Stored items from a collection
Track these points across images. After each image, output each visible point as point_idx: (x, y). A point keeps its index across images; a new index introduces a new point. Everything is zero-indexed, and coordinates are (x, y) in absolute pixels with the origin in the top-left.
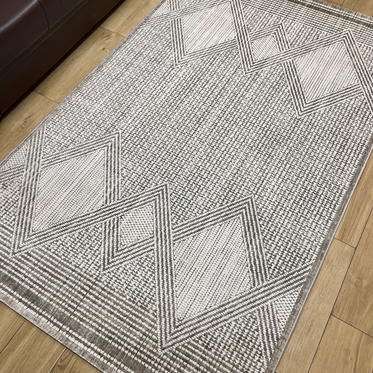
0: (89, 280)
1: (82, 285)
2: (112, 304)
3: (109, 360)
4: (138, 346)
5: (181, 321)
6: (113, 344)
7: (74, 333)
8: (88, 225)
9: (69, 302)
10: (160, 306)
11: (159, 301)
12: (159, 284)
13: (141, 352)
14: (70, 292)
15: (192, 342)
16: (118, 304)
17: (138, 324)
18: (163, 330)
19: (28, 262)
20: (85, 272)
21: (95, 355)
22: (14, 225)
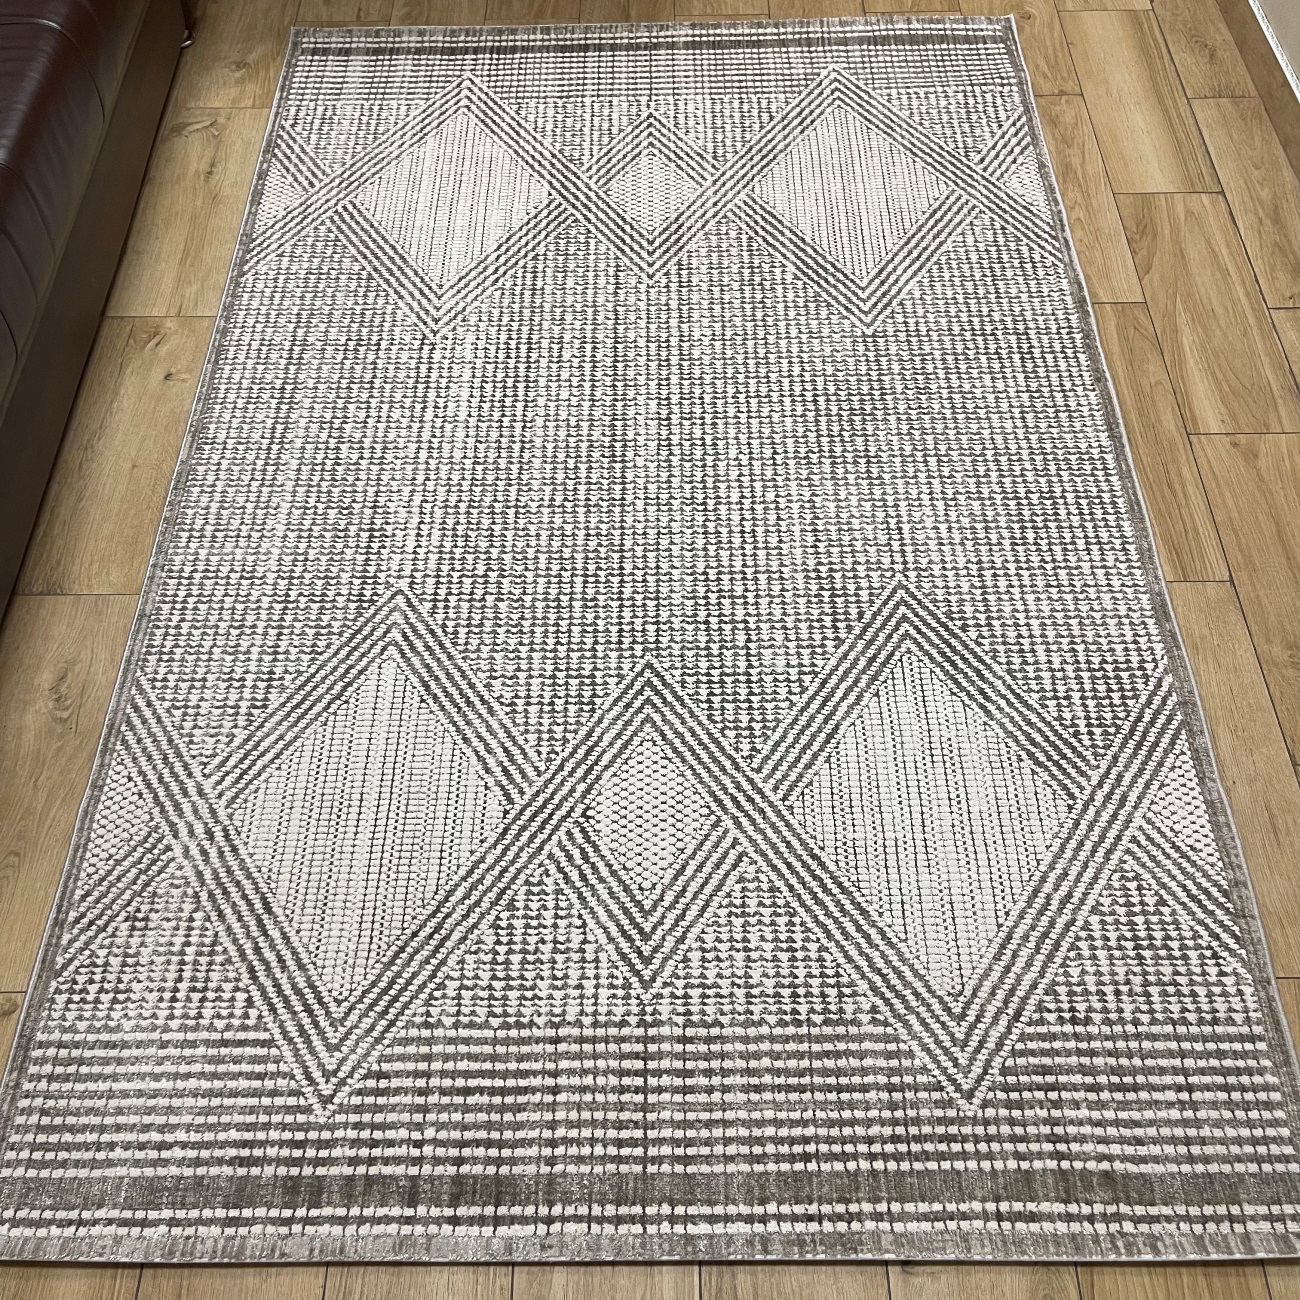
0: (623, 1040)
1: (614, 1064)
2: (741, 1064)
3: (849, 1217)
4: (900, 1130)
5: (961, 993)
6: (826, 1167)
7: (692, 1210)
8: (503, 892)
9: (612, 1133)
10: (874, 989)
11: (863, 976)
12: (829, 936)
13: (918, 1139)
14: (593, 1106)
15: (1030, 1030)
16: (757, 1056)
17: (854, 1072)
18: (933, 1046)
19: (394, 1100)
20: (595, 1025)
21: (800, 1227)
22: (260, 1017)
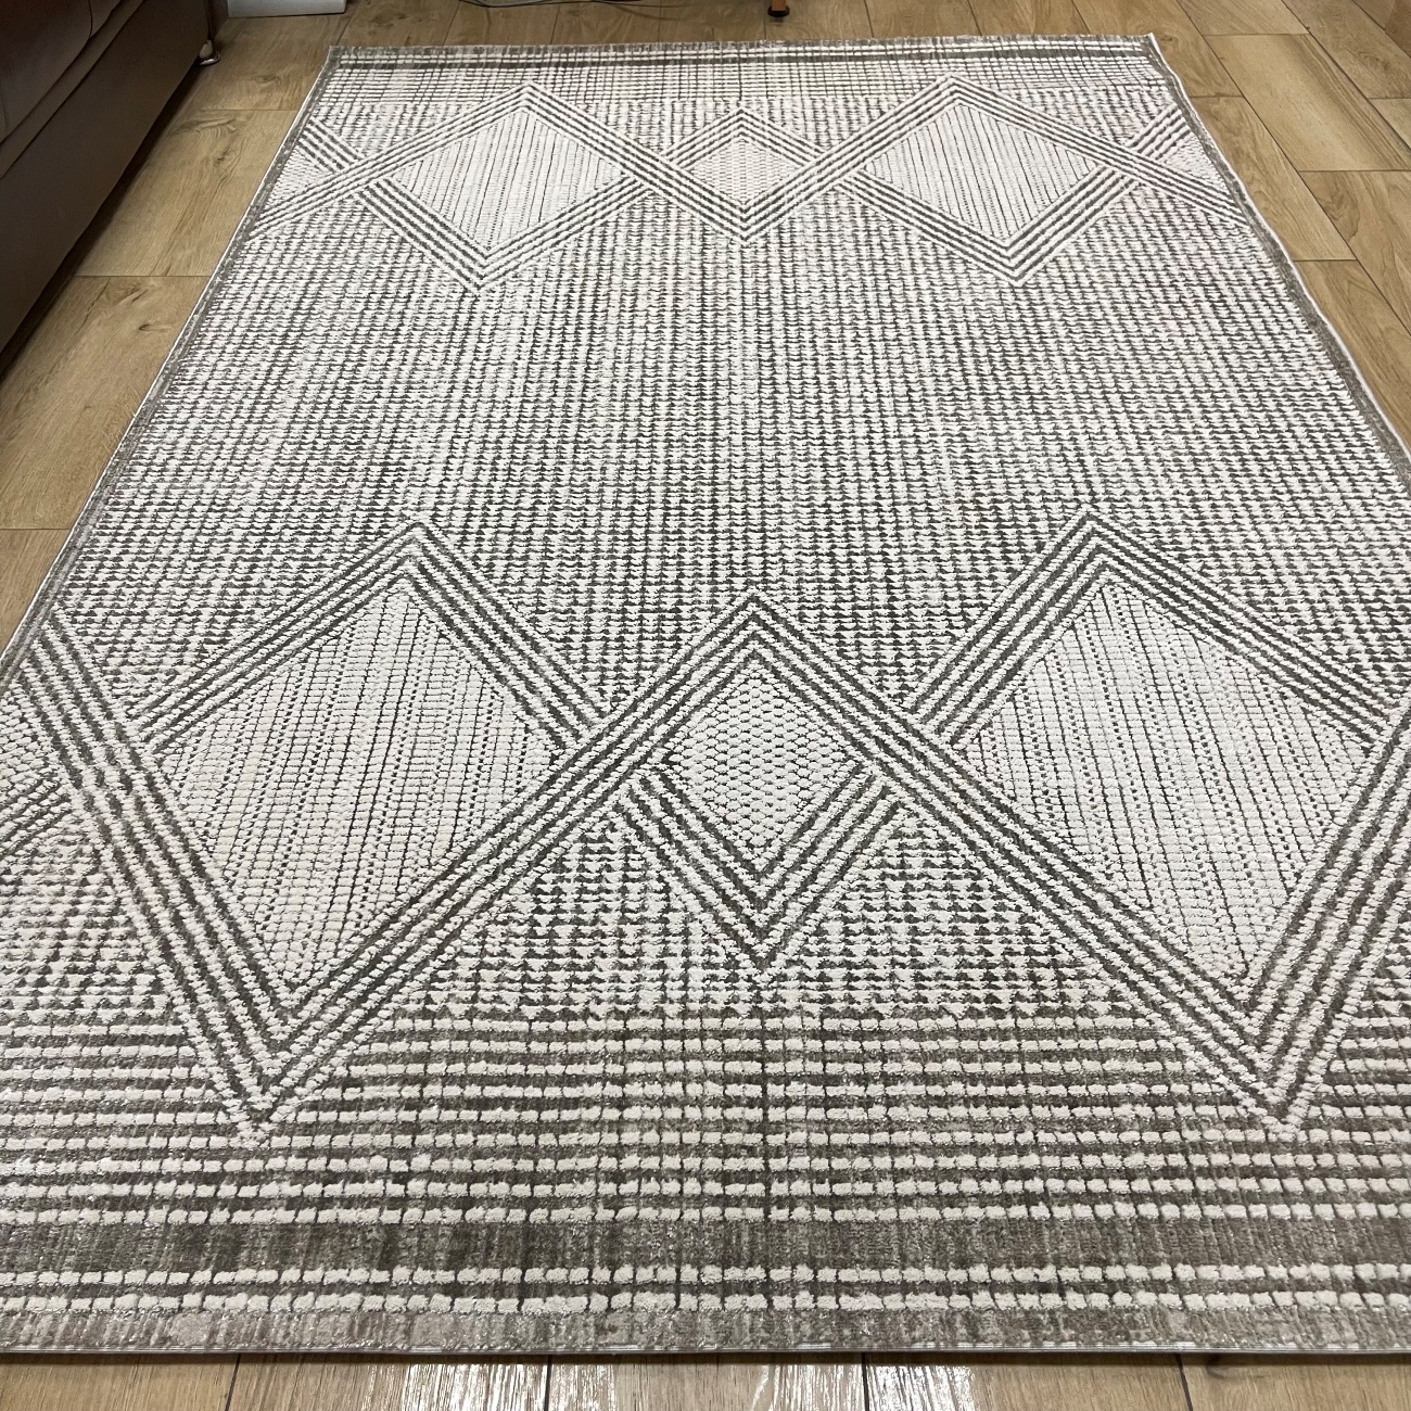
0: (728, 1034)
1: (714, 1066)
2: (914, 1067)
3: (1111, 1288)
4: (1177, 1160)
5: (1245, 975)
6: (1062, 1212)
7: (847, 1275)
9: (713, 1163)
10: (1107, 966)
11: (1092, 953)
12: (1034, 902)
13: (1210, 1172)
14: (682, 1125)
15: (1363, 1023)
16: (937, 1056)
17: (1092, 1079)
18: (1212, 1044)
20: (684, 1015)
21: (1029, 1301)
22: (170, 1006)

...

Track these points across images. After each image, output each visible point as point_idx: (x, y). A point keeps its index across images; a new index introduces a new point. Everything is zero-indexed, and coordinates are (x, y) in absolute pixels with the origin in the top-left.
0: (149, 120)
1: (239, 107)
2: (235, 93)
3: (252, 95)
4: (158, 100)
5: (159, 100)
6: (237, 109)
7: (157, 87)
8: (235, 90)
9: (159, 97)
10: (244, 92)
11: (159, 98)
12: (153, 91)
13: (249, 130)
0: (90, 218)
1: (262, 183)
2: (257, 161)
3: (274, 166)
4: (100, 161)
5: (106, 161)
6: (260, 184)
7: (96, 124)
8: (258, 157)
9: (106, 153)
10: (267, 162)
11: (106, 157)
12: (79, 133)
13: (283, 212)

==

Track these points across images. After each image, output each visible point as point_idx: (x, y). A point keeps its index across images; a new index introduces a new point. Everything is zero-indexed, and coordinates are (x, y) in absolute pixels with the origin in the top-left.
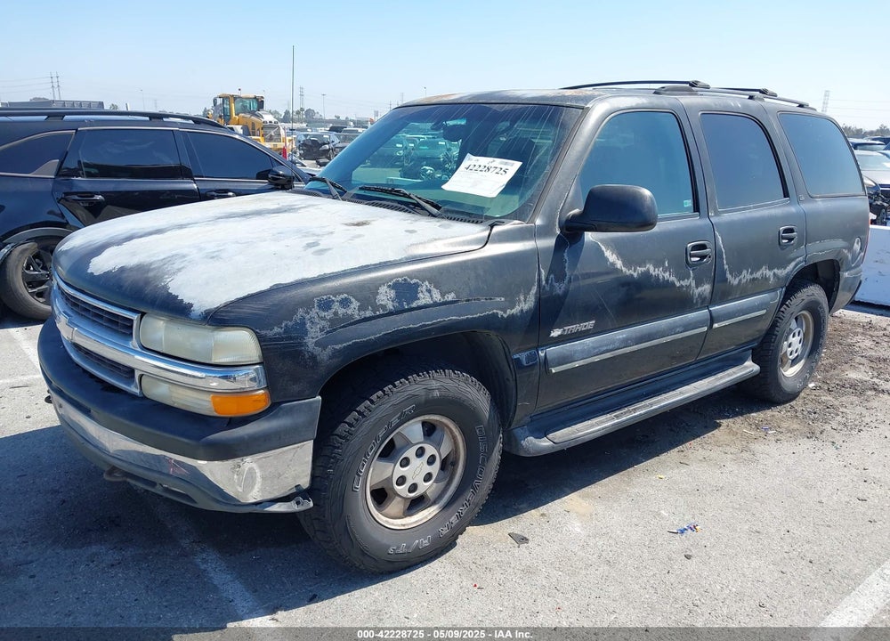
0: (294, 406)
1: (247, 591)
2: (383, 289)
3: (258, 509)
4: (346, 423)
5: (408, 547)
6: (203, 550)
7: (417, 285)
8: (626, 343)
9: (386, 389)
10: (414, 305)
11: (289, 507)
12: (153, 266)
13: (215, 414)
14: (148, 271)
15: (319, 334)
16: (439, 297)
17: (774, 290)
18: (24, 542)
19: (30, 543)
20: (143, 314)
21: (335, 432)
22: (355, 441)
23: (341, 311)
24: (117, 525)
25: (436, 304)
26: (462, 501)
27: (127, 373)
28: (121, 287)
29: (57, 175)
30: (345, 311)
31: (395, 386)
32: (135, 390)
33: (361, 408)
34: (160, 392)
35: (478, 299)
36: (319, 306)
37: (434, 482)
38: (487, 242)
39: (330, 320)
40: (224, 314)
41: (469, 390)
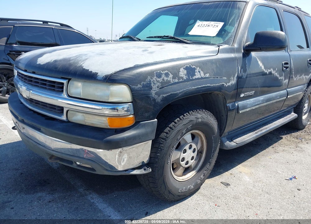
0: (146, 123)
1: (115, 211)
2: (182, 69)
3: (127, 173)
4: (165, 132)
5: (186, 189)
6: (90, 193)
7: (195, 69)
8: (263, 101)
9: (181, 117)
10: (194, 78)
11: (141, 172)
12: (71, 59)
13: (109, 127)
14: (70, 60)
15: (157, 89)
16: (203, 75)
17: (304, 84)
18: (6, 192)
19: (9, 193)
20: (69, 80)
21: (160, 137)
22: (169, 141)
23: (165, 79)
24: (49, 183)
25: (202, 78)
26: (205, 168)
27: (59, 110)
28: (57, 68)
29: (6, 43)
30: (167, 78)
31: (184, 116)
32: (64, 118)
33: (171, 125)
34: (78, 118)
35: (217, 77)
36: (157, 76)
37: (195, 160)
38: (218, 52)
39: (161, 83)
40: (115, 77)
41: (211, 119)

REQUIRED WORK:
Could you return exactly the stretch of the data above that starts at the line with "0: (149, 120)" and ends at the line with "12: (153, 91)", both lines included?

SOLUTION FOR THIS TASK:
0: (149, 120)
1: (239, 107)
2: (235, 93)
3: (252, 95)
4: (158, 100)
5: (159, 100)
6: (237, 109)
7: (157, 87)
8: (235, 90)
9: (159, 97)
10: (244, 92)
11: (159, 98)
12: (153, 91)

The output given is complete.